今年のJCFでの希望の会セッションでは、
共有意思決定(Shared Decision Making)をテーマに取り上げました。

年齢や背景、価値観によって個々の最適は違うのだと思っています。
患者家族は当事者として人生、生活があり、それは話さないと検査やデータには表れない。
伝えることは、専門性をもつ方々にとって大事な情報となり、それによってより最適に向かっていける。
これはACP(人生会議)にも通じることで、治療を受ける立場として理解することは力になると考えたからです。
一方、SDMや患者中心の医療という言葉を聞くようになってから、私のもとには
『次の診療までに選択してきてください』と言われて動揺している声が多く届くようにもなりました。実際、この2日間でも数件、届いています。
SDMについて胃がんの視点から考えたいと強い想いで、このテーマは即決でした。

講師の佐藤太郎先生とディスカッションする中で、私は感情を出せなかったという話をしました。
診察室では、検査の結果、今日は抗がん剤ができるのか、この症状は伝えるべきなのかで精一杯で、『どう思っているか』を話していいとは思えなかったし、泣いたりするのは診療の妨げになると思っていました。
初めて泣いたのは、緩和ケア外来にかかった時、診察室に入ってすぐに
「浩美さんは眠れていますか?」と声をかけられた時です。
私を見てくれたのだと不意に涙が出ました。
家族は第2の患者と言われても、自分は夫の背景だと感じていたからです。

佐藤先生は「涙を流してくれた時、自分の前で泣いてくれてありがとうと思う。笑顔と同じくらい泣くことも大事なんだ」という話をされました。胃がん治療という視点から医療者としての考えを話してくださり、こういうことを率直に患者家族、医療者で語り合える場がもっと必要だなと思いました。

ちょうど6年前の今頃、私は泣けないでいました。
何回も『耳は最期まで聴こえていますから話しかけてください』と言われました。
集まった親族は、その都度、言われた通りに語りかけました。
『ありがとう』って。
夫の前に経験した義父、両親の3回の看取りでも同じでした。
その光景がカウントダウンみたいで虚しかったのです。
私は、ひたすら手を握って体温を感じていたかった。
それぞれの別れがあっていいじゃないかと心の中でずっと思っていたのです。

夫が旅立った瞬間、みんなが泣き崩れる中、私は「本当に死んじゃった」と言いました。
そして衝き動かされるように私は2枚の写真を撮りました。




その後、支度が終わり、霊安室に運ばれる時、廊下に出たら他の入院中の方の目に触れないような配慮がされていました。もっと泣けませんでした。

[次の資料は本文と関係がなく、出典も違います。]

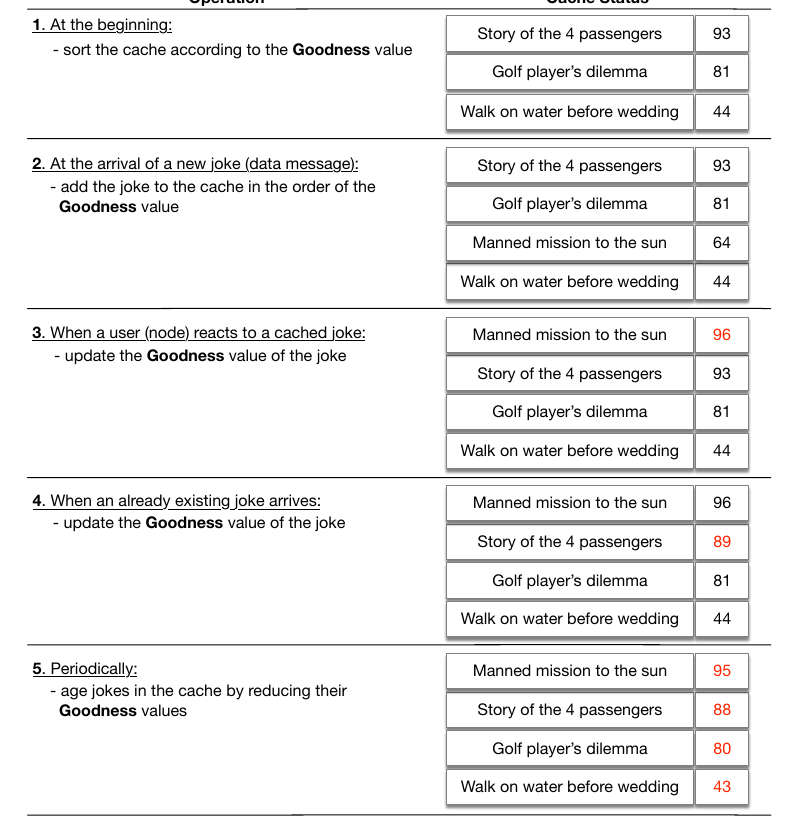
Figure A1. Data management mechanism of Keetchi.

8月8日という、なんとも覚えやすい日に旅立ち、初の「山の日」に葬儀をしたという
忘れようにも忘れられない事実。
あの時、取り乱していたら、何かが変わったのだろうか…と考えてみても
その答えはわかりません。
でも、私はいろいろ選んで、今日までの日々を生きてきたんだなと灌漑深い夜です。



今夜は2枚の写真を見ながら静かに日本酒でも飲んで過ごします。

全国胃がんキャラバン、多くの人にがん情報を届けるグリーンルーペアクションに挑戦しています。藁をもすがるからこそ、根拠のある情報が必要なのだと思い、頑張っています。